In a world dominated by political tribalism, you’re expected to condemn things the other group does while excusing your group for doing the same thing. If you apply the same standards to both, you’re mocked for “bothsidesism.” Hypocrisy is an obligation.
Many of the things which Trump has done have precedents in previous administrations; he’s just carried them to their outer limits. Democratic and Republican presidents alike have conducted wars not declared by Congress. After a mysterious meeting in the Biden White House, Amazon put some books on the “Do Not Promote” list. The ACLU actively supported Biden’s attempt to write off student loans, which would have been a federal expenditure by executive decree.

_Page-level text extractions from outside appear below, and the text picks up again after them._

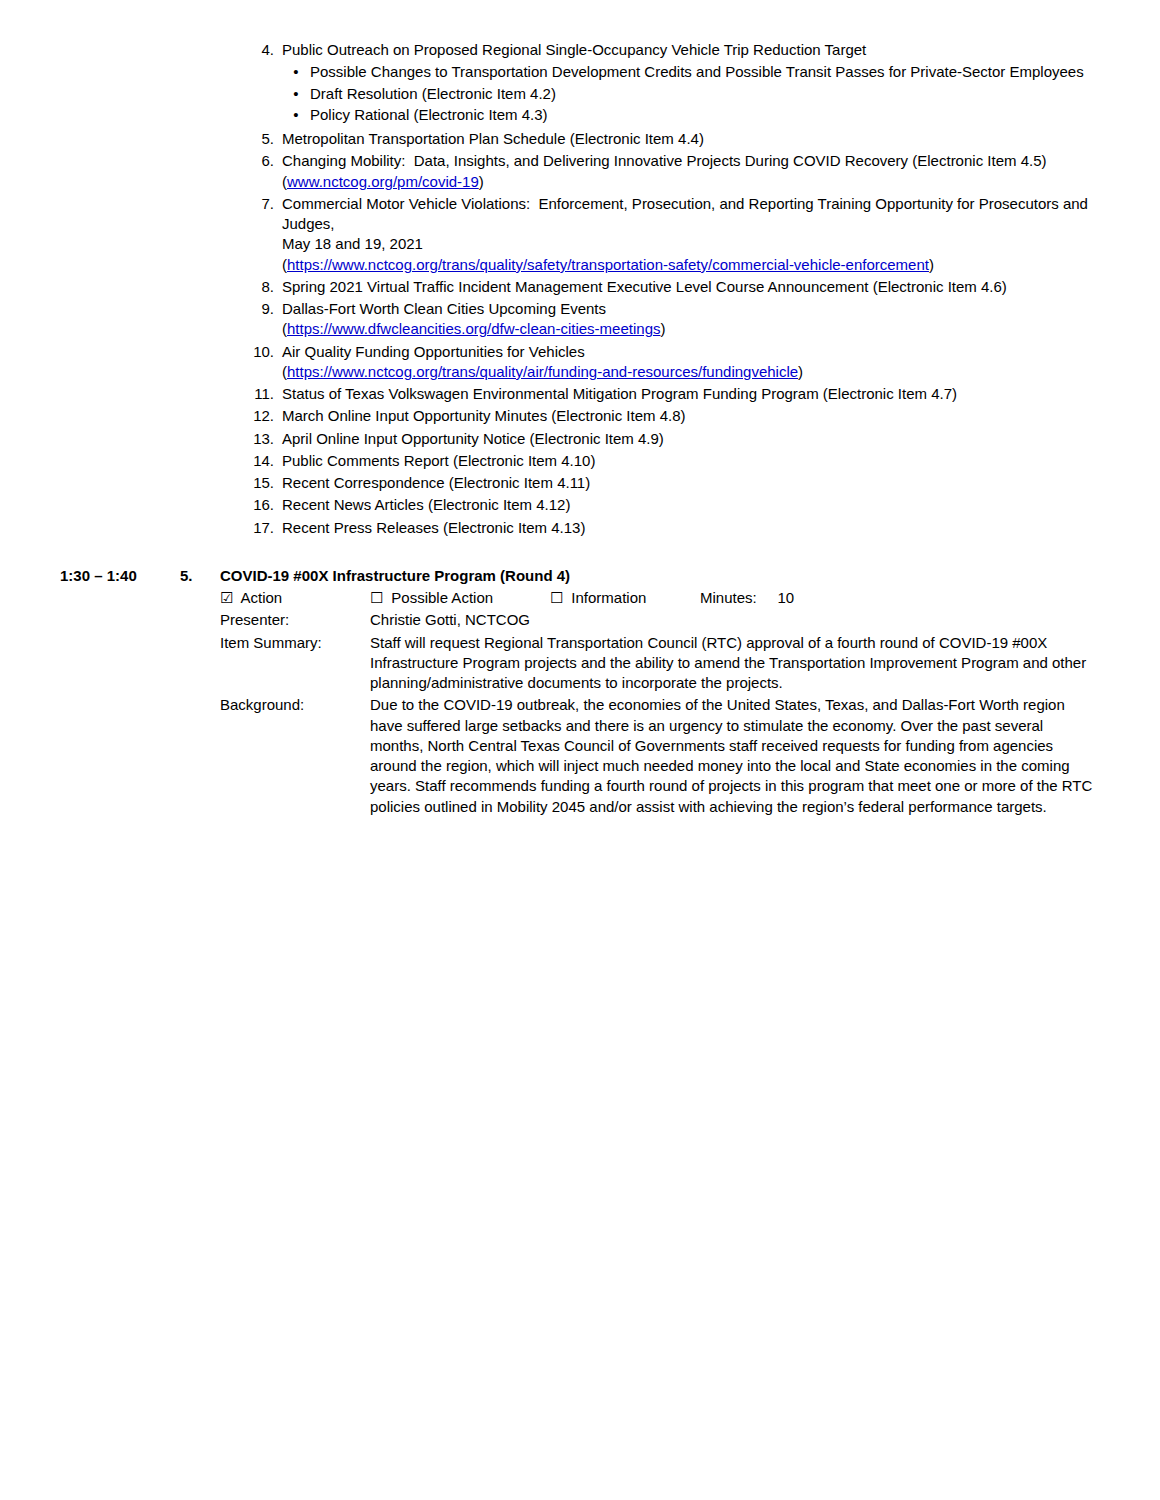4. Public Outreach on Proposed Regional Single-Occupancy Vehicle Trip Reduction Target
•Possible Changes to Transportation Development Credits and Possible Transit Passes for Private-Sector Employees
•Draft Resolution (Electronic Item 4.2)
•Policy Rational (Electronic Item 4.3)
5. Metropolitan Transportation Plan Schedule (Electronic Item 4.4)
6. Changing Mobility: Data, Insights, and Delivering Innovative Projects During COVID Recovery (Electronic Item 4.5)
(www.nctcog.org/pm/covid-19)
7. Commercial Motor Vehicle Violations: Enforcement, Prosecution, and Reporting Training Opportunity for Prosecutors and Judges,
May 18 and 19, 2021
(https://www.nctcog.org/trans/quality/safety/transportation-safety/commercial-vehicle-enforcement)
8. Spring 2021 Virtual Traffic Incident Management Executive Level Course Announcement (Electronic Item 4.6)
9. Dallas-Fort Worth Clean Cities Upcoming Events
(https://www.dfwcleancities.org/dfw-clean-cities-meetings)
10. Air Quality Funding Opportunities for Vehicles
(https://www.nctcog.org/trans/quality/air/funding-and-resources/fundingvehicle)
11. Status of Texas Volkswagen Environmental Mitigation Program Funding Program (Electronic Item 4.7)
12. March Online Input Opportunity Minutes (Electronic Item 4.8)
13. April Online Input Opportunity Notice (Electronic Item 4.9)
14. Public Comments Report (Electronic Item 4.10)
15. Recent Correspondence (Electronic Item 4.11)
16. Recent News Articles (Electronic Item 4.12)
17. Recent Press Releases (Electronic Item 4.13)
1:30 – 1:40
5.
COVID-19 #00X Infrastructure Program (Round 4)
☑ Action
☐ Possible Action
☐ Information
Minutes: 10
Presenter:
Christie Gotti, NCTCOG
Item Summary:
Staff will request Regional Transportation Council (RTC) approval of a fourth round of COVID-19 #00X Infrastructure Program projects and the ability to amend the Transportation Improvement Program and other planning/administrative documents to incorporate the projects.
Background:
Due to the COVID-19 outbreak, the economies of the United States, Texas, and Dallas-Fort Worth region have suffered large setbacks and there is an urgency to stimulate the economy. Over the past several months, North Central Texas Council of Governments staff received requests for funding from agencies around the region, which will inject much needed money into the local and State economies in the coming years. Staff recommends funding a fourth round of projects in this program that meet one or more of the RTC policies outlined in Mobility 2045 and/or assist with achieving the region’s federal performance targets.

The rightness or wrongness of a government action doesn’t depend on which party backs it. Understanding what the US government is doing today requires understanding what it has done before. The imperial presidency and Congressional cowardice go back a long way. For example, the president’s State of the Union address was originally a written report. Woodrow Wilson (a strong competitor for “worst president ever”) began the monarchial practice of speaking in person to an assembled Congress; since then, it’s become a bombastic ceremony where the president tells Congress what he wants them to do. Democrats and Republicans alike have participated in this mockery of the separation of powers, so it’s “bothsidesism” to object.
Saying “Both sides do it” is sometimes an excuse or distraction, especially when it comes from one of the sides doing it. It isn’t offered to justify the action but to discredit the critic. Often it’s accompanied by the claim — often a lie — that the critic said nothing when the other side did the same thing.
False equivalence is a different issue. If one person pilfers petty cash and another engages in armed robbery, saying just that they both steal isn’t satisfactory. Trump has in many ways exceeded the precedents he’s built on. The “Constitution-free zone doctrine,” which holds the Border Patrol can question people anywhere within a hundred miles of the coast or border, is terrible, but having masked thugs grab people off the street without a warrant or probable cause is far worse. The War on Drugs has excused many outrageous actions, but outright extrajudicial killings take it to a new level. On the other hand, he still hasn’t signed an executive order to send an entire ethnic group to concentration camps or legislation that locked people away for years for criticizing the government. Democratic presidents did those things. It’s legitimate and sometimes necessary to observe that both sides have done bad things but one is much worse.
If there’s any hope for getting the United States out of its current catastrophe, it has to come from understanding how we got there. That requires knowing and criticizing the actions of all the major participants. “Bothsidesism” is a necessity.